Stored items
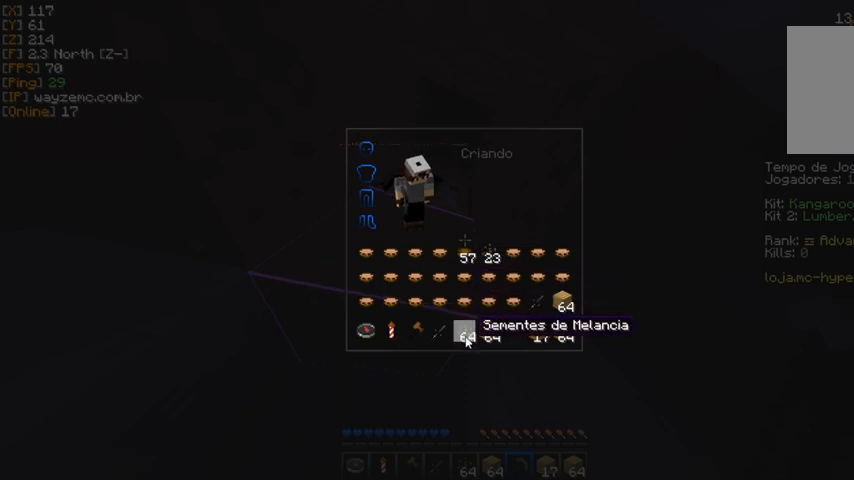
{"keys": [], "mouse": [], "events": [[100, "mouse_left", "down"], [200, "mouse_left", "up"]]}
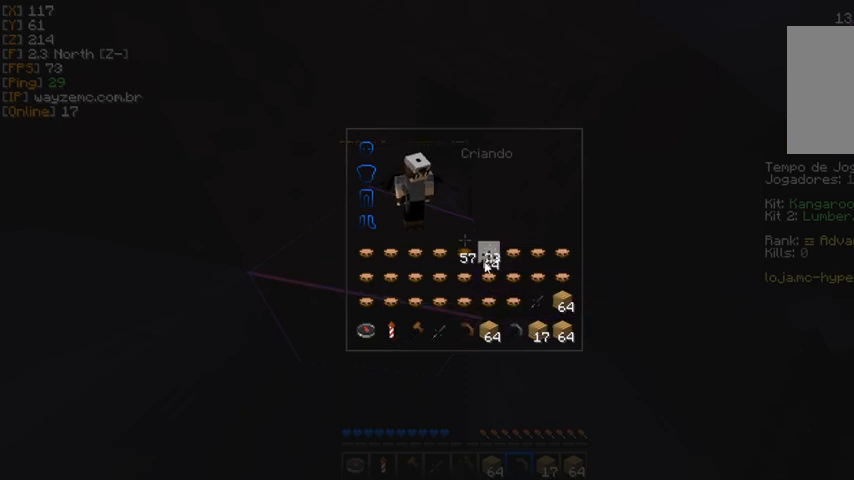
{"keys": [], "mouse": [], "events": [[267, "mouse_left", "down"], [333, "mouse_left", "up"]]}
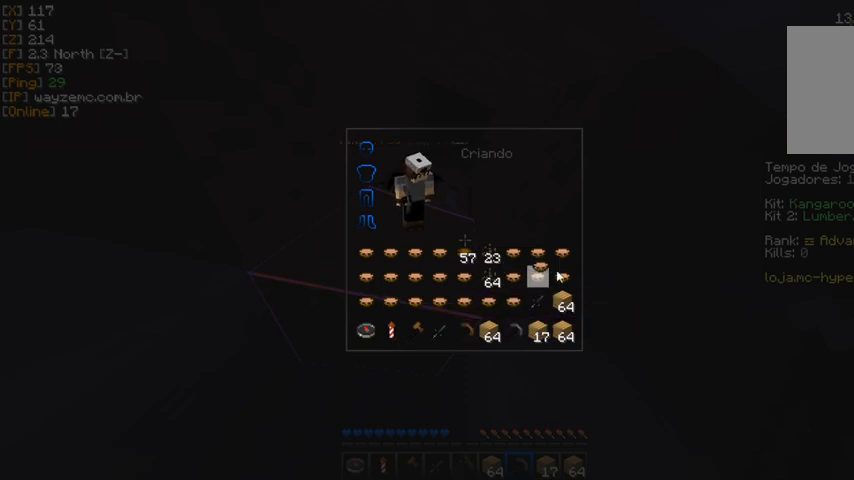
{"keys": [], "mouse": ["left"], "events": [[467, "mouse_left", "down"]]}
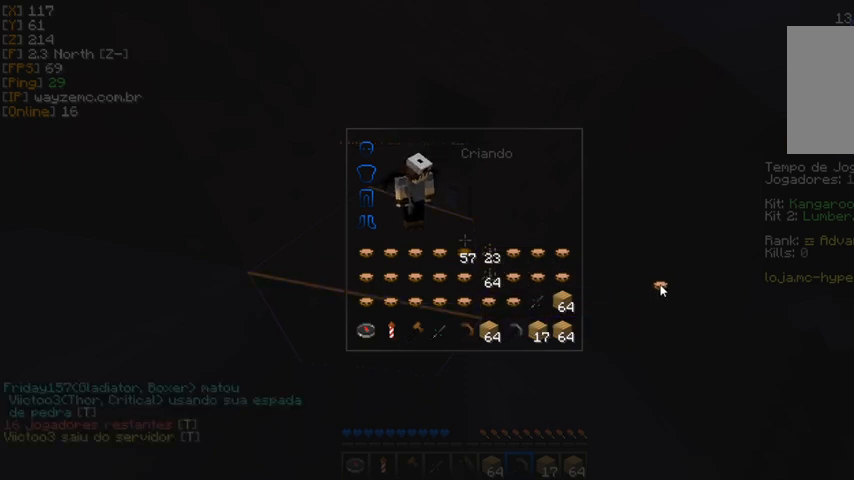
{"keys": [], "mouse": [], "events": [[33, "mouse_left", "up"]]}
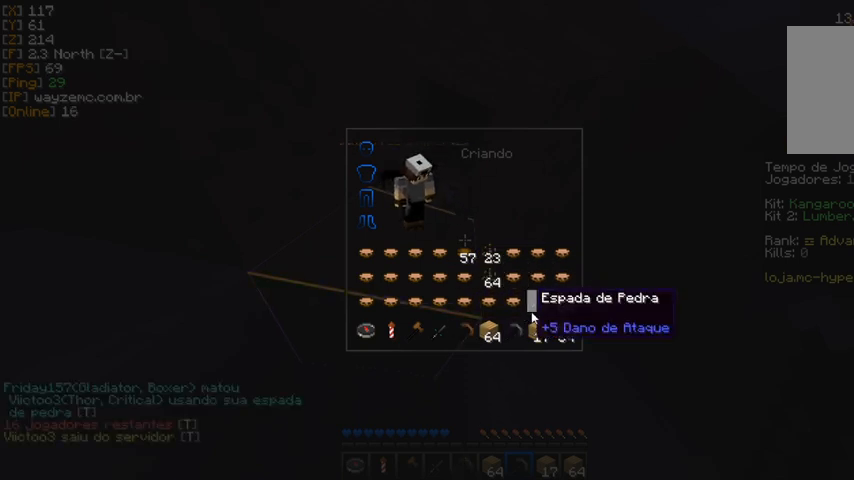
{"keys": [], "mouse": [], "events": []}
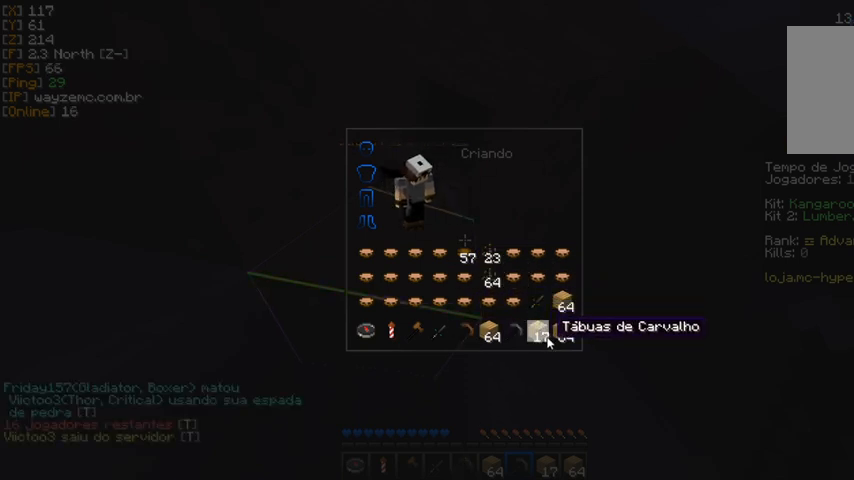
{"keys": [], "mouse": [], "events": []}
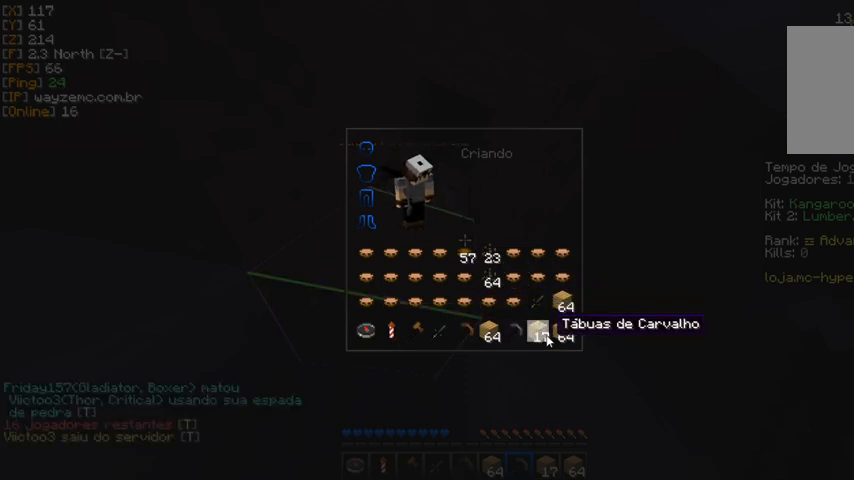
{"keys": [], "mouse": [], "events": []}
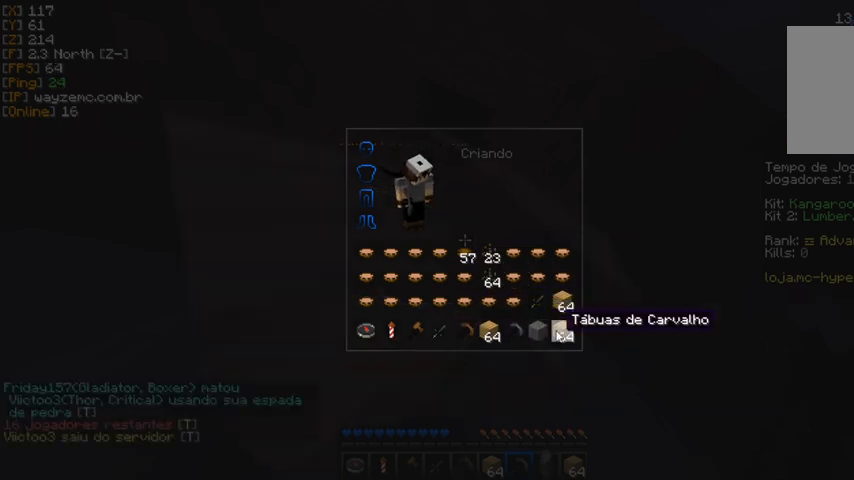
{"keys": [], "mouse": [], "events": []}
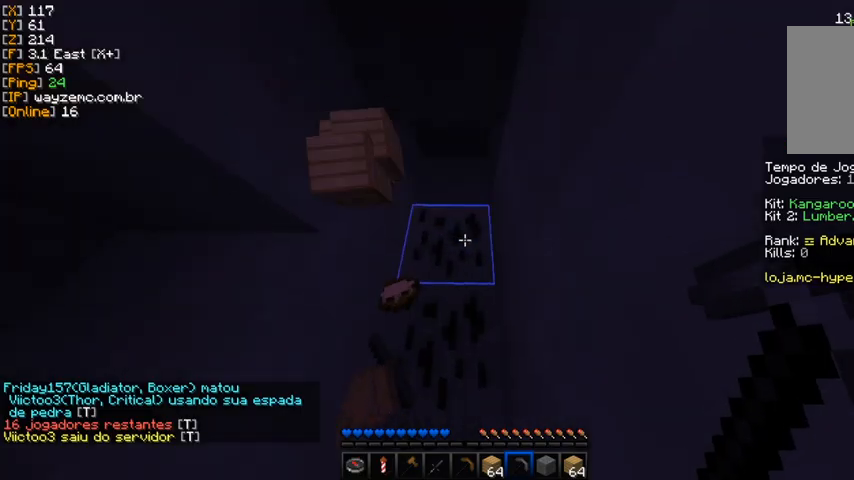
{"keys": [], "mouse": [], "events": []}
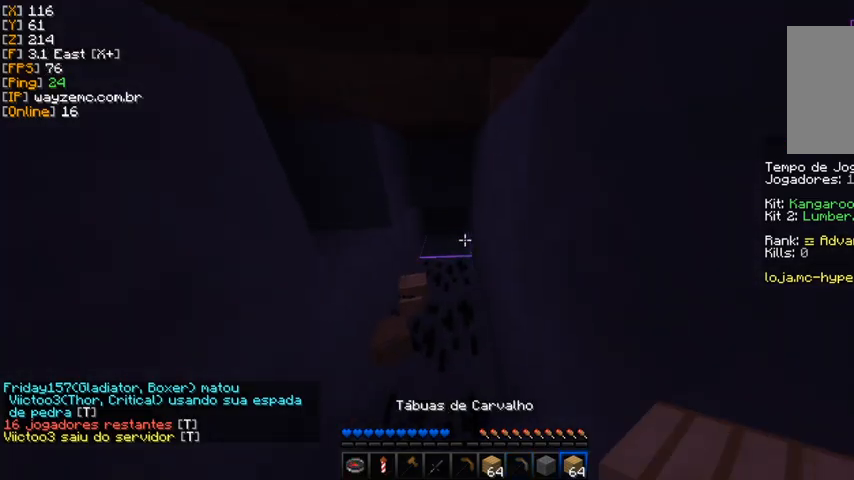
{"keys": [], "mouse": ["left"], "events": [[500, "mouse_left", "down"]]}
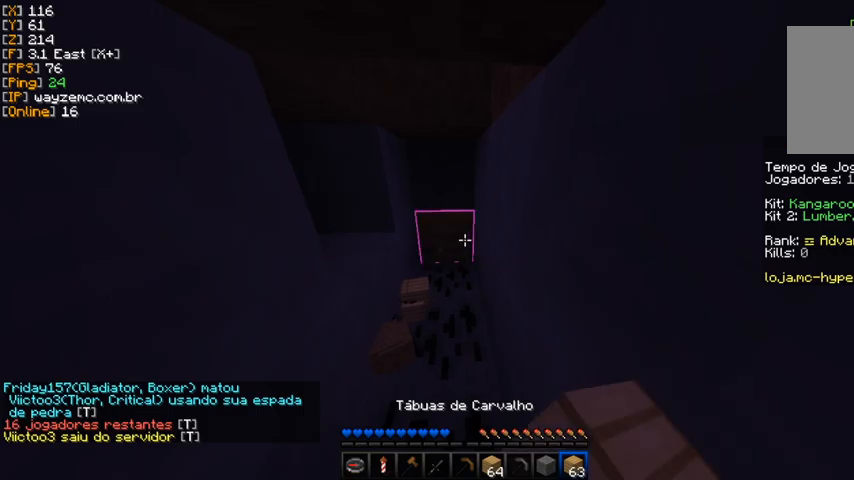
{"keys": [], "mouse": [], "events": [[100, "mouse_left", "up"]]}
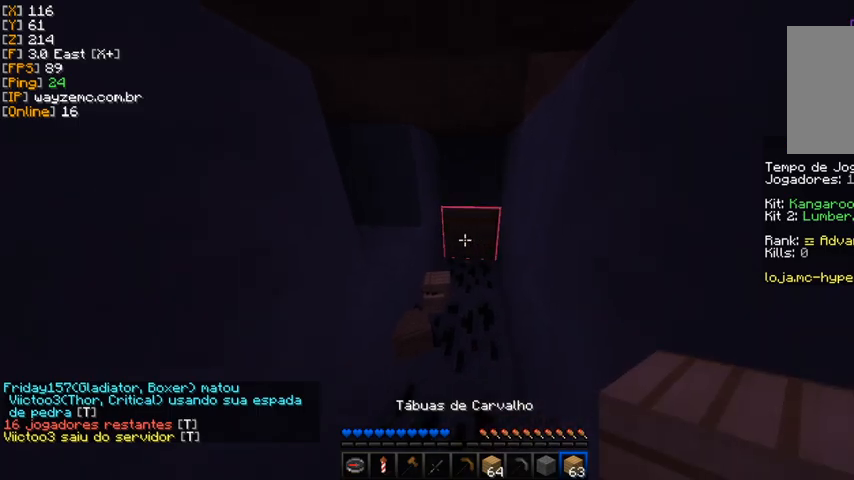
{"keys": [], "mouse": [], "events": []}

#### [Exercise]
Repeat the data above exactly, but not the pictures.

#### [Response to this exercise]
{"keys": [], "mouse": [], "events": [[100, "mouse_left", "down"], [200, "mouse_left", "up"]]}
{"keys": [], "mouse": [], "events": [[267, "mouse_left", "down"], [333, "mouse_left", "up"]]}
{"keys": [], "mouse": ["left"], "events": [[467, "mouse_left", "down"]]}
{"keys": [], "mouse": [], "events": [[33, "mouse_left", "up"]]}
{"keys": [], "mouse": [], "events": []}
{"keys": [], "mouse": [], "events": []}
{"keys": [], "mouse": [], "events": []}
{"keys": [], "mouse": [], "events": []}
{"keys": [], "mouse": [], "events": []}
{"keys": [], "mouse": ["left"], "events": [[500, "mouse_left", "down"]]}
{"keys": [], "mouse": [], "events": [[100, "mouse_left", "up"]]}
{"keys": [], "mouse": [], "events": []}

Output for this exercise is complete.